== Supplied information

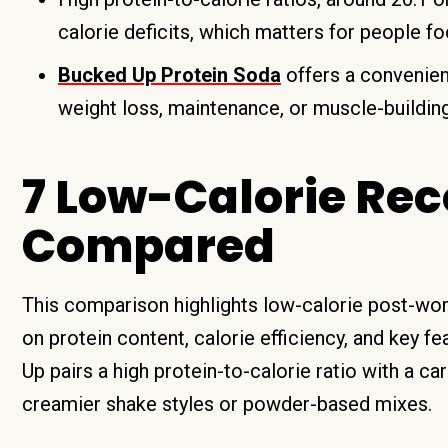
calorie deficits, which matters for people f
Bucked Up Protein Soda
offers a convenient
weight loss, maintenance, or muscle-building
7 Low-Calorie Rec
Compared
This comparison highlights low-calorie post-work
on protein content, calorie efficiency, and key 
Up pairs a high protein-to-calorie ratio with a c
creamier shake styles or powder-based mixes.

====

→ **Goal of the exercise**
Output every line of the records exactly, excluding all pictures.

→ **Result of this exercise**
calorie deficits, which matters for people f
Bucked Up Protein Soda
offers a convenient
weight loss, maintenance, or muscle-building
7 Low-Calorie Rec
Compared
This comparison highlights low-calorie post-work
on protein content, calorie efficiency, and key 
Up pairs a high protein-to-calorie ratio with a c
creamier shake styles or powder-based mixes.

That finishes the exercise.